Two sound bytes really resonate. The first comes from an authority figure (e.g. the police, the FBI, etc) who says, “One man’s freedom fighter is another man’s terrorist.” The second comes from someone who worked on Daniel’s defense who reports no person or creature was killed — or even injured — in the dozens of fires set by this ELF unit. The film doesn’t track Daniel into a courtroom so we never get to see what his actual defense was, but he and his compatriots/co-conspirators declare in different scenes that the point was never to harm any living soul, but to stop some souls from doing harm to the planet. Their intent, they assure us, was noble. And the execution of their tactic, according to the facts, yielded millions of dollars in property damage and lost business. Nothing more.

If you believe the first sound byte to be true, the actions of this ELF unit present an either/or proposition. That’s the easy way out and it suggests a very low threshold for terrorism. If they’re not on our side and they play dirty, then they must be terrorists. If they violently disrupt the order of things, then they must be terrorists. If the TV news says they’re terrorists, well …

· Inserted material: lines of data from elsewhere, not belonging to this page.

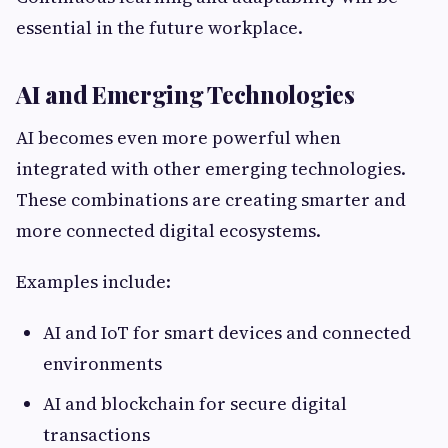
essential in the future workplace.
AI and Emerging Technologies
AI becomes even more powerful when
integrated with other emerging technologies.
These combinations are creating smarter and
more connected digital ecosystems.
Examples include:
AI and IoT for smart devices and connected
environments
AI and blockchain for secure digital
transactions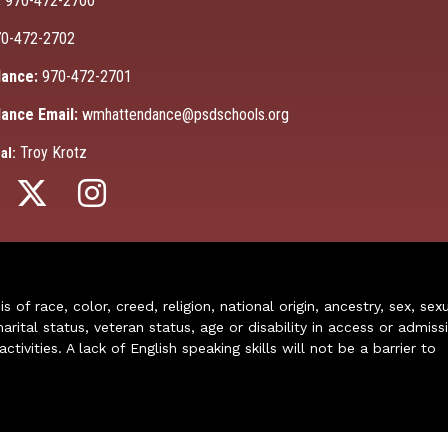
:
970-472-2700
0-472-2702
ance:
970-472-2701
ance Email:
wmhattendance@psdschools.org
Troy Krotz
al:
of race, color, creed, religion, national origin, ancestry, sex, sex
arital status, veteran status, age or disability in access or admiss
ivities. A lack of English speaking skills will not be a barrier to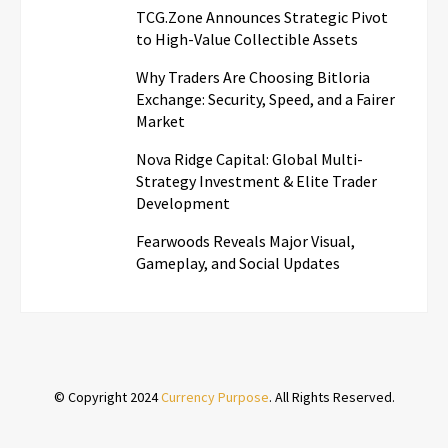
TCG.Zone Announces Strategic Pivot
to High-Value Collectible Assets
Why Traders Are Choosing Bitloria
Exchange: Security, Speed, and a Fairer
Market
Nova Ridge Capital: Global Multi-
Strategy Investment & Elite Trader
Development
Fearwoods Reveals Major Visual,
Gameplay, and Social Updates
© Copyright 2024
Currency Purpose
. All Rights Reserved.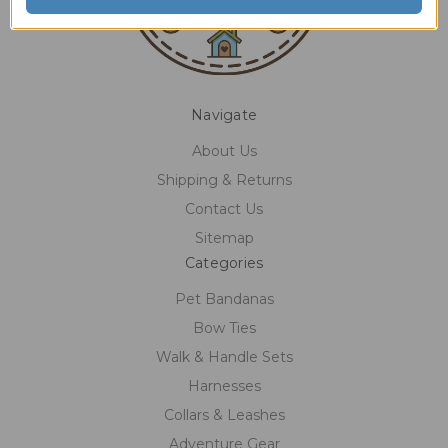
Navigate
About Us
Shipping & Returns
Contact Us
Sitemap
Categories
Pet Bandanas
Bow Ties
Walk & Handle Sets
Harnesses
Collars & Leashes
Adventure Gear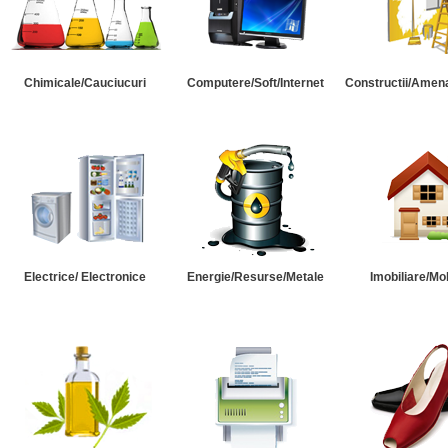
Chimicale/Cauciucuri
Computere/Soft/Internet
Constructii/Amena
Electrice/ Electronice
Energie/Resurse/Metale
Imobiliare/Mob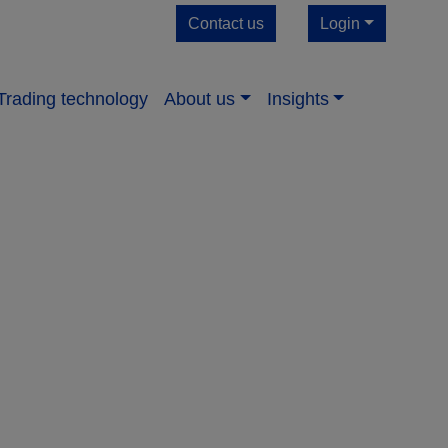
Contact us
Login
Trading technology
About us​
Insights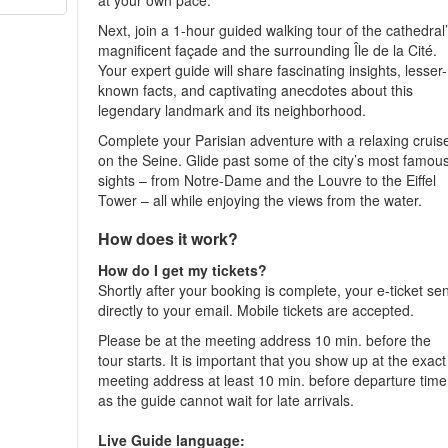
at your own pace.
Next, join a 1-hour guided walking tour of the cathedral
magnificent façade and the surrounding Île de la Cité.
Your expert guide will share fascinating insights, lesser-
known facts, and captivating anecdotes about this
legendary landmark and its neighborhood.
Complete your Parisian adventure with a relaxing cruis
on the Seine. Glide past some of the city’s most famou
sights – from Notre-Dame and the Louvre to the Eiffel
Tower – all while enjoying the views from the water.
How does it work?
How do I get my tickets?
Shortly after your booking is complete, your e-ticket se
directly to your email. Mobile tickets are accepted.
Please be at the meeting address 10 min. before the
tour starts. It is important that you show up at the exact
meeting address at least 10 min. before departure time
as the guide cannot wait for late arrivals.
Live Guide language: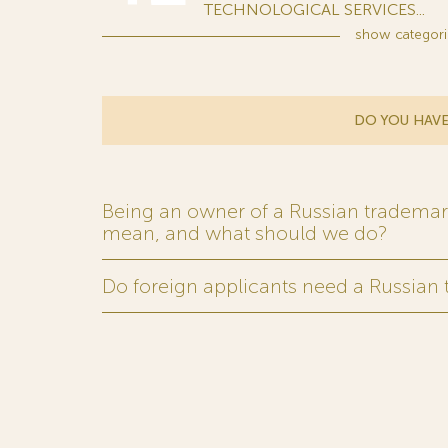
TECHNOLOGICAL SERVICES...
show
categori
DO YOU HAVE
Being an owner of a Russian trademark,
mean, and what should we do?
Do foreign applicants need a Russian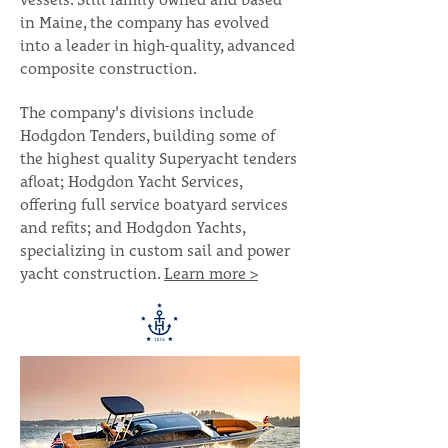
vessels. Still family owned and based
in Maine, the company has evolved
into a leader in high-quality, advanced
composite construction.
The company's divisions include
Hodgdon Tenders, building some of
the highest quality Superyacht tenders
afloat; Hodgdon Yacht Services,
offering full service boatyard services
and refits; and Hodgdon Yachts,
specializing in custom sail and power
yacht construction.
Learn more >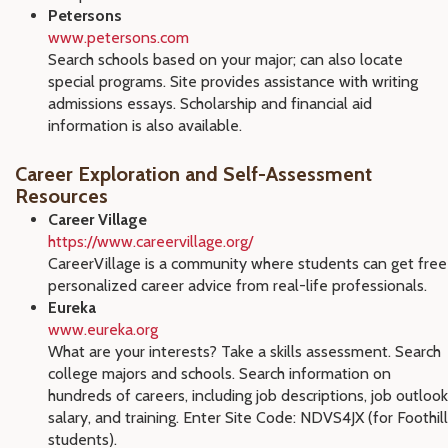
Petersons
www.petersons.com
Search schools based on your major; can also locate
special programs. Site provides assistance with writing
admissions essays. Scholarship and financial aid
information is also available.
Career Exploration and Self-Assessment
Resources
Career Village
https://www.careervillage.org/
CareerVillage is a community where students can get free
personalized career advice from real-life professionals.
Eureka
www.eureka.org
What are your interests? Take a skills assessment. Search
college majors and schools. Search information on
hundreds of careers, including job descriptions, job outlook
salary, and training. Enter Site Code: NDVS4JX (for Foothill
students).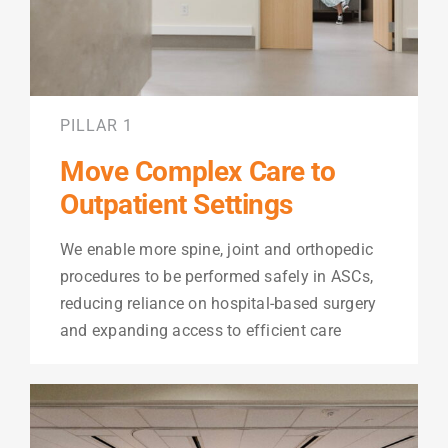
PILLAR 1
Move Complex Care to
Outpatient Settings
We enable more spine, joint and orthopedic
procedures to be performed safely in ASCs,
reducing reliance on hospital-based surgery
and expanding access to efficient care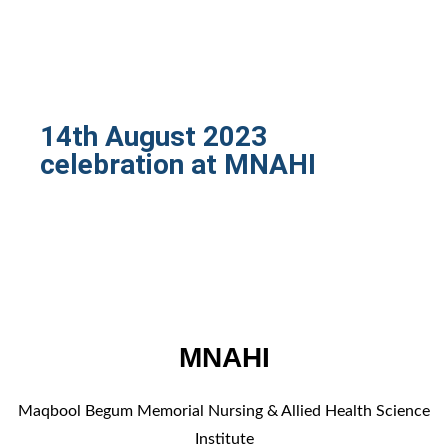
14th August 2023
celebration at MNAHI
MNAHI
Maqbool Begum Memorial Nursing & Allied Health Science
Institute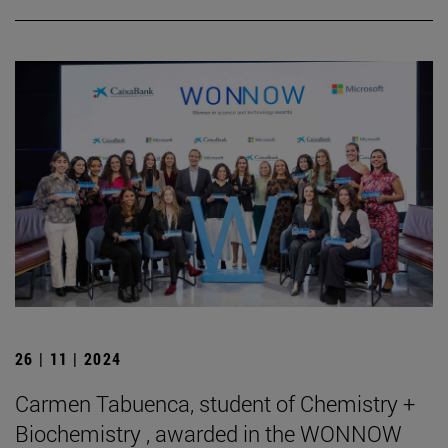
26 | 11 | 2024
Carmen Tabuenca, student of Chemistry +
Biochemistry , awarded in the WONNOW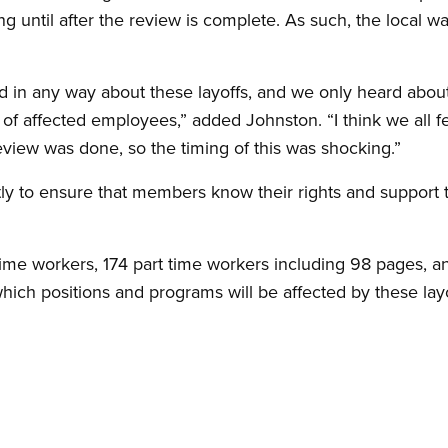
 until after the review is complete. As such, the local wa
 in any way about these layoffs, and we only heard about 
 of affected employees,” added Johnston. “I think we all f
eview was done, so the timing of this was shocking.”
tly to ensure that members know their rights and support 
 time workers, 174 part time workers including 98 pages, a
 which positions and programs will be affected by these layo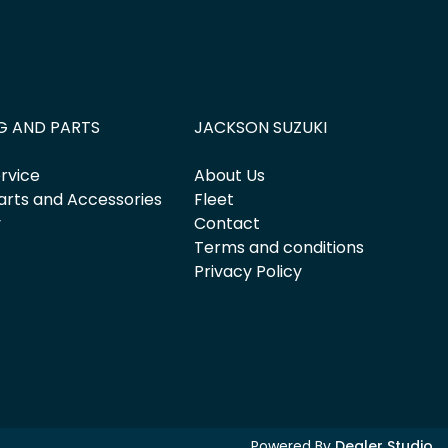
G AND PARTS
JACKSON SUZUKI
rvice
About Us
arts and Accessories
Fleet
y
Contact
Terms and conditions
Privacy Policy
Powered By
Dealer Studio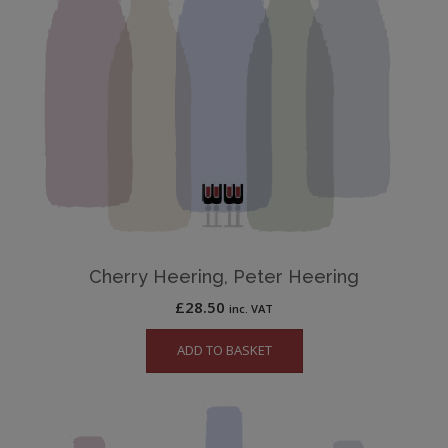
Cherry Heering, Peter Heering
£
28.50
inc. VAT
ADD TO BASKET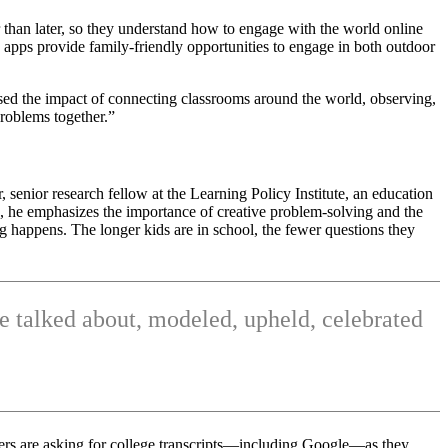
er than later, so they understand how to engage with the world online
 apps provide family-friendly opportunities to engage in both outdoor
ssed the impact of connecting classrooms around the world, observing,
problems together.”
nior research fellow at the Learning Policy Institute, an education
, he emphasizes the importance of creative problem-solving and the
 happens. The longer kids are in school, the fewer questions they
re talked about, modeled, upheld, celebrated
oyers are asking for college transcripts—including Google—as they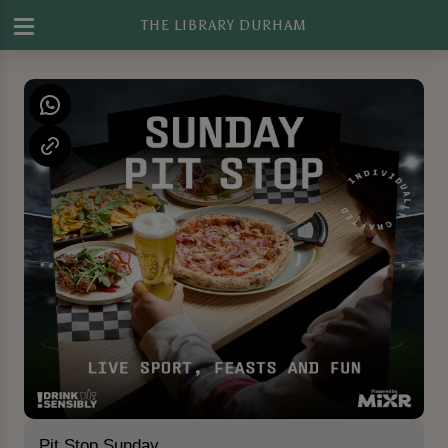
THE LIBRARY DURHAM
Pit Stop Sunday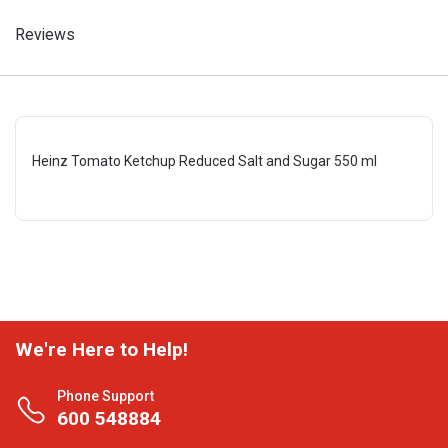
Reviews
Heinz Tomato Ketchup Reduced Salt and Sugar 550 ml
We're Here to Help!
Phone Support
600 548884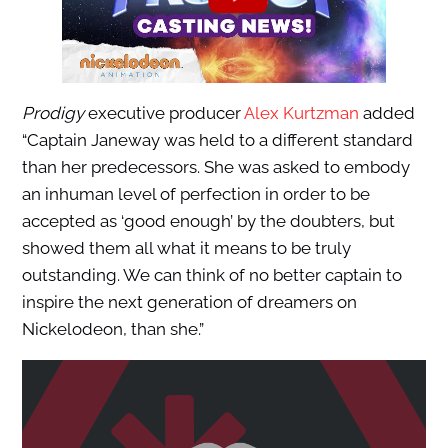
Prodigy
executive producer
Alex Kurtzman
added
“Captain Janeway was held to a different standard
than her predecessors. She was asked to embody
an inhuman level of perfection in order to be
accepted as ‘good enough’ by the doubters, but
showed them all what it means to be truly
outstanding. We can think of no better captain to
inspire the next generation of dreamers on
Nickelodeon, than she.”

If you consider the planning necessary to burn dozens of buildings without killing or injuring anyone, you have to wonder about the belief system that informs the conviction of the perpetrators. You also have to wonder about the circumstances that drove them to ignite those infernos. I never lived in Eugene, Oregon but I lived around and among plenty of history’s middle children during the years immediately before and after Y2K. I wrote letters. I marched. I ran from the tear gas and the rubber bullets. When the powers that you’re fighting get to write the rulebook AND decide when the rules don’t matter, it is difficult to stay the course of reasonable, mostly legal protest. Malcolm talked about that in his Ballot or the Bullet speech. Che chose to fire some bullets. The kids from the ELF … they just set fires. Without killing anyone.

Why?

That’s a much better question than are they or are they not terrorists? A tactic, after all, is just a tactic.